Warning: SPOILERS for The Flash #50.
Most major comic book events usually end with the death of a character. The final chapter of Flash War - a recent event taking place in The Flash - broke this trend by unexpectedly bringing a popular speedster back to life. Or, at least, bringing them back into the reality of DC Rebirth.
The events of Flash War focused upon a conflict between the two heroes who call themselves The Flash - Barry Allen and Wally West. The conflict was set into motion by the villain Zoom, who revealed that Wally West's memories had been altered so that he had forgotten the existence of his children. Spurred by the suggestion that they were trapped inside The Speed Force in the same way he had been, Wally ran off to break The Speed Force open. Barry chased after him, prompting a race that had disastrous effects upon the DC Comics multiverse.
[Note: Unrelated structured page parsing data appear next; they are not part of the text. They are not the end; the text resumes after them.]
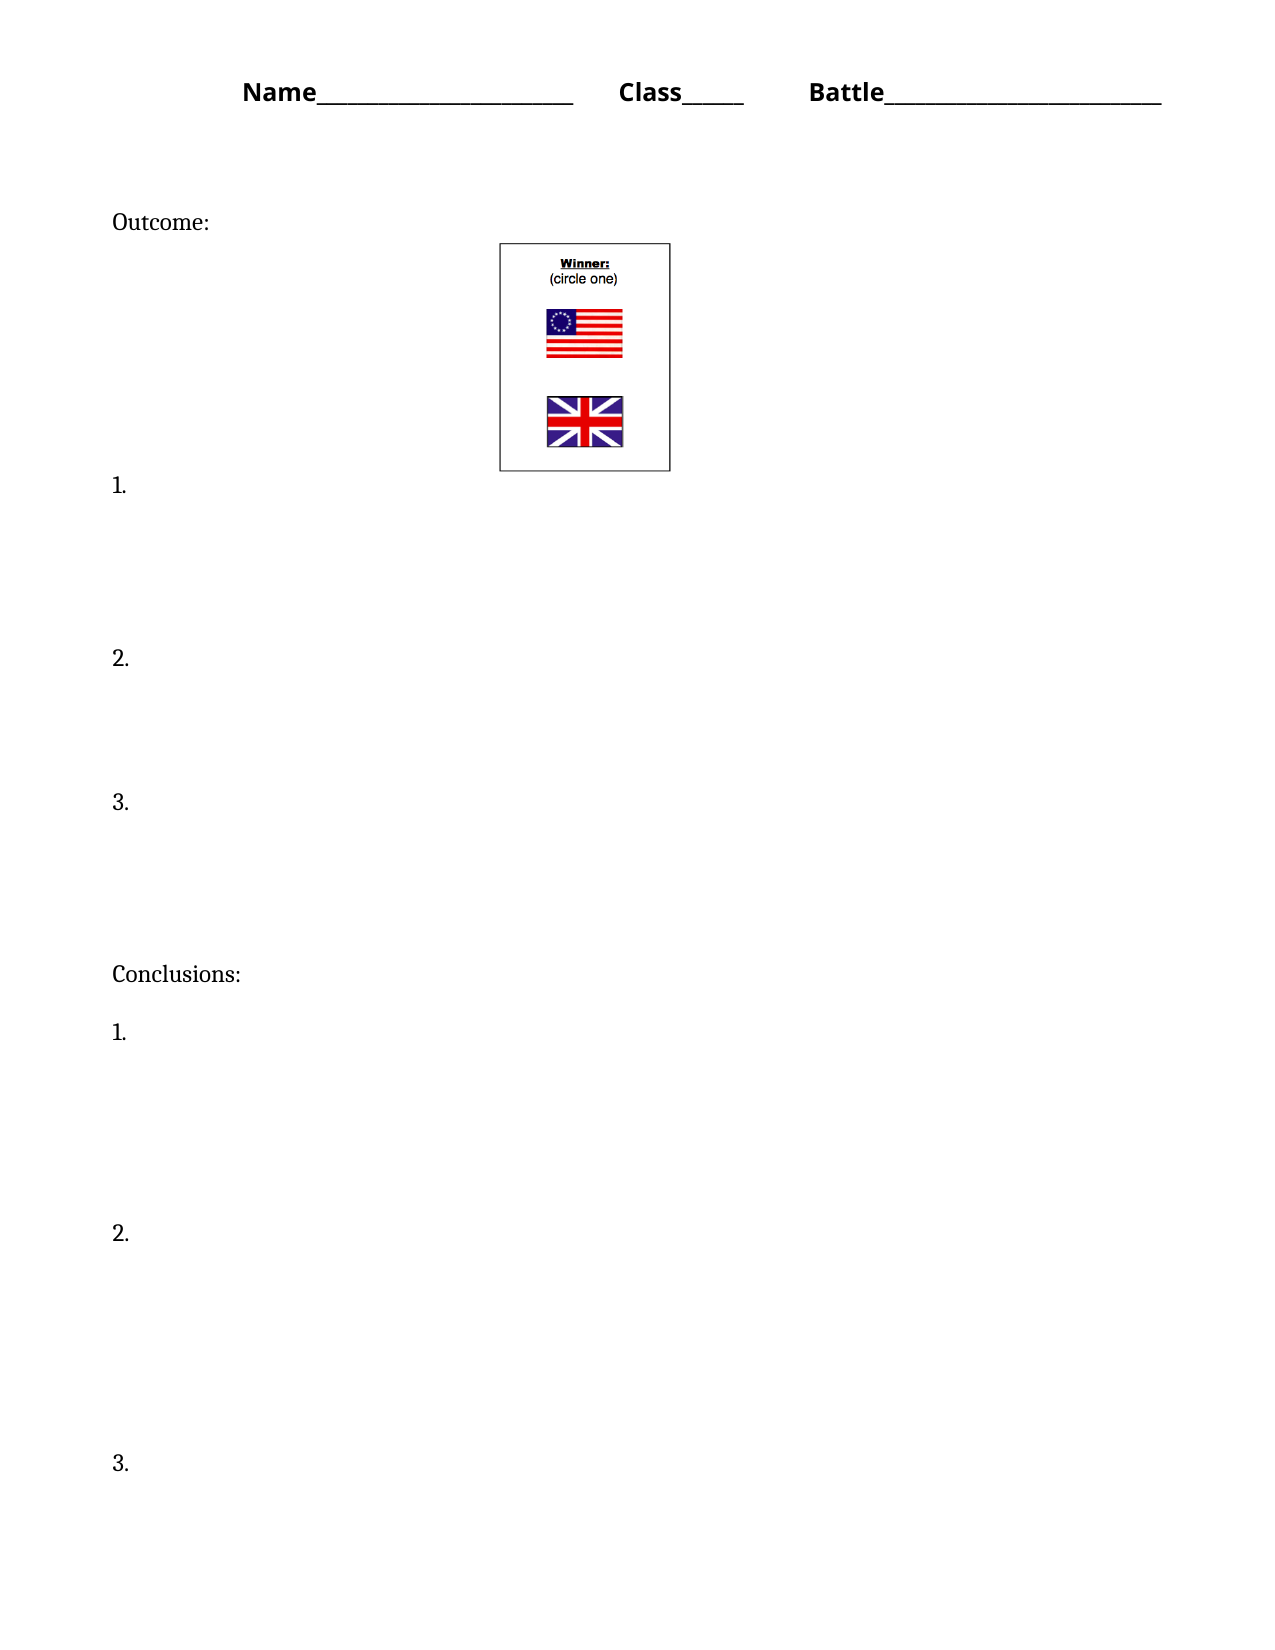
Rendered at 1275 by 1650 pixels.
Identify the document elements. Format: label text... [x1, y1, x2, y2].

text 2. [112, 1219, 1162, 1248]
text 2. [112, 644, 1162, 673]
text Conclusions: [112, 960, 1162, 989]
text 3. [112, 788, 1162, 816]
text Outcome: [112, 207, 1162, 236]
text 1. [112, 1018, 1162, 1046]
text 3. [112, 1449, 1162, 1478]
picture [493, 236, 676, 472]
text 1. [112, 471, 1162, 500]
This all proved to be part of Hunter Zolomon's plan, which was meant to clear the path to his acquiring more powers than any previous Reverse-Flash beyond even those offered by The Speed Force by tricking Wally into destroying The Force Barrier that kept these powers hidden away. Barry and Wally were able to stop Zoom from going back in time and altering the past, but now the realm of Hypertime - the gateway between potential realities that speedsters previously used to travel in time - is closed off from The Speed Force. This is only the latest in a number of recent events that are changing the nature of DC Comics' cosmology in unexpected ways.
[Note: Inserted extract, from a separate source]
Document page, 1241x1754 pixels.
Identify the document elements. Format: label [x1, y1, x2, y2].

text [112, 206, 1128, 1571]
Yet the most unexpected change of all came at the end of The Flash #50, when it was revealed that the destruction of The Force Barrier also freed Bart Allen - a.k.a. the speedster Impulse.
First introduced in The Flash #91 in 1994, young Bart Allen was born into the world of 30th Century Earth and was the grandson of Barry Allen. Bart developed a connection to The Speed Force shortly after his birth, with his accelerated metabolism aging his body (but not his mind) so that he appeared to be 12 when he was truly two years old. Efforts to treat this by sticking him in a virtual reality environment capable of keeping pace with him proved ineffective, prompting him to be sent back to the time when Wally West was The Flash, in the hopes that the shock might restore his aging process to normal. It did, but it also left Wally West with a teen sidekick with a cartoonish view of reality and no sense of self-control.
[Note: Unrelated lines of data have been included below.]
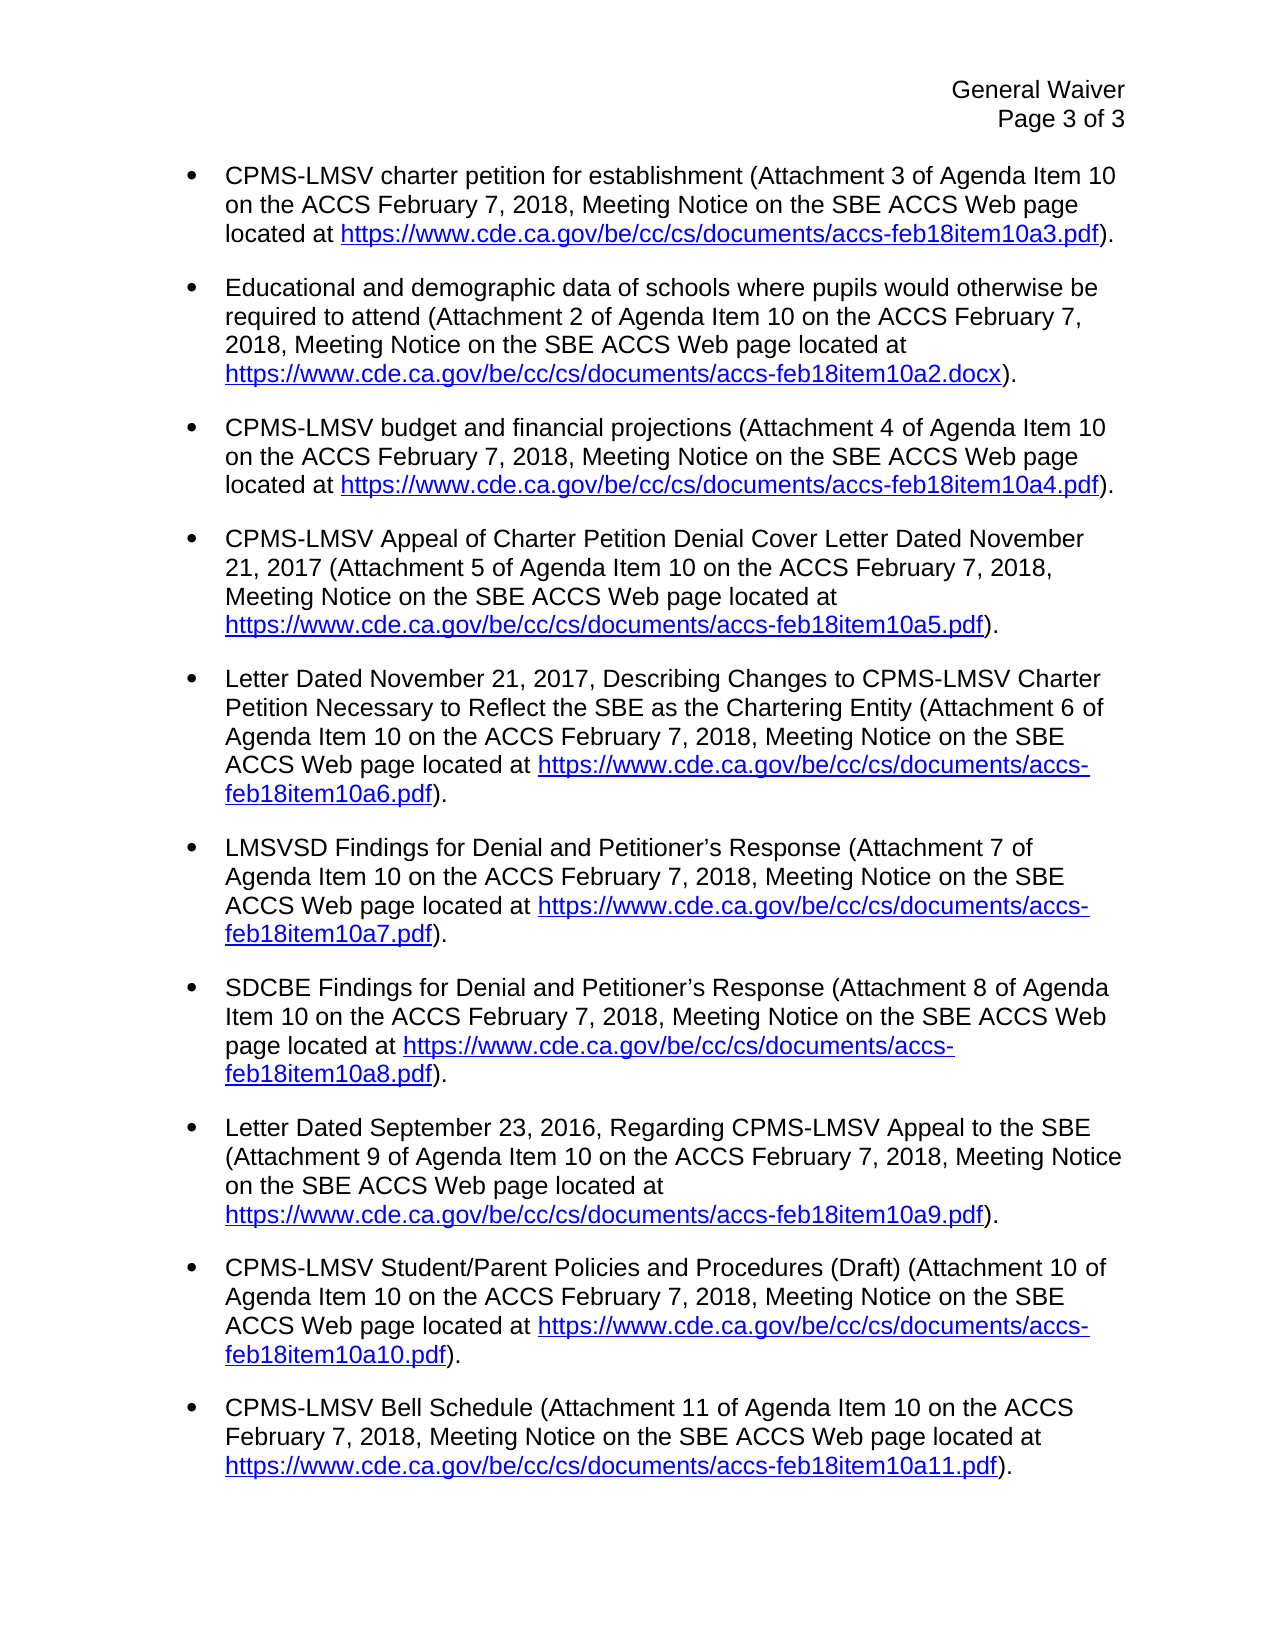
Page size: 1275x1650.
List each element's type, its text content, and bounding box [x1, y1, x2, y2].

list LMSVSD Findings for Denial and Petitioner’s Response (Attachment 7 of Agenda Item 10 on the ACCS February 7, 2018, Meeting Notice on the SBE ACCS Web page located at https://www.cde.ca.gov/be/cc/cs/documents/accs-feb18item10a7.pdf). [187, 833, 1125, 948]
list SDCBE Findings for Denial and Petitioner’s Response (Attachment 8 of Agenda Item 10 on the ACCS February 7, 2018, Meeting Notice on the SBE ACCS Web page located at https://www.cde.ca.gov/be/cc/cs/documents/accs-feb18item10a8.pdf). [187, 973, 1125, 1088]
list CPMS-LMSV Bell Schedule (Attachment 11 of Agenda Item 10 on the ACCS February 7, 2018, Meeting Notice on the SBE ACCS Web page located at https://www.cde.ca.gov/be/cc/cs/documents/accs-feb18item10a11.pdf). [187, 1393, 1125, 1480]
list Letter Dated September 23, 2016, Regarding CPMS-LMSV Appeal to the SBE (Attachment 9 of Agenda Item 10 on the ACCS February 7, 2018, Meeting Notice on the SBE ACCS Web page located at https://www.cde.ca.gov/be/cc/cs/documents/accs-feb18item10a9.pdf). [187, 1113, 1125, 1228]
list Educational and demographic data of schools where pupils would otherwise be required to attend (Attachment 2 of Agenda Item 10 on the ACCS February 7, 2018, Meeting Notice on the SBE ACCS Web page located at https://www.cde.ca.gov/be/cc/cs/documents/accs-feb18item10a2.docx). [187, 273, 1125, 388]
list CPMS-LMSV Appeal of Charter Petition Denial Cover Letter Dated November 21, 2017 (Attachment 5 of Agenda Item 10 on the ACCS February 7, 2018, Meeting Notice on the SBE ACCS Web page located at https://www.cde.ca.gov/be/cc/cs/documents/accs-feb18item10a5.pdf). [187, 524, 1125, 639]
list CPMS-LMSV charter petition for establishment (Attachment 3 of Agenda Item 10 on the ACCS February 7, 2018, Meeting Notice on the SBE ACCS Web page located at https://www.cde.ca.gov/be/cc/cs/documents/accs-feb18item10a3.pdf). [187, 161, 1125, 248]
list CPMS-LMSV budget and financial projections (Attachment 4 of Agenda Item 10 on the ACCS February 7, 2018, Meeting Notice on the SBE ACCS Web page located at https://www.cde.ca.gov/be/cc/cs/documents/accs-feb18item10a4.pdf). [187, 413, 1125, 499]
list CPMS-LMSV Student/Parent Policies and Procedures (Draft) (Attachment 10 of Agenda Item 10 on the ACCS February 7, 2018, Meeting Notice on the SBE ACCS Web page located at https://www.cde.ca.gov/be/cc/cs/documents/accs-feb18item10a10.pdf). [187, 1253, 1125, 1368]
list Letter Dated November 21, 2017, Describing Changes to CPMS-LMSV Charter Petition Necessary to Reflect the SBE as the Chartering Entity (Attachment 6 of Agenda Item 10 on the ACCS February 7, 2018, Meeting Notice on the SBE ACCS Web page located at https://www.cde.ca.gov/be/cc/cs/documents/accs-feb18item10a6.pdf). [187, 664, 1125, 808]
Perhaps it is no coincidence that Impulse has returned to the pages of The Flash now, with the character poised to be part of the team in the upcoming return of the Young Justice animated series. Or it could be that Bart is merely the first of The Flash Family to break free of whatever force has been trapping them in time and space? Either way, the lives of Barry Allen and Wally West are sure to become even more chaotic with Bart Allen around.
The Flash #50 is now available from DC Comics.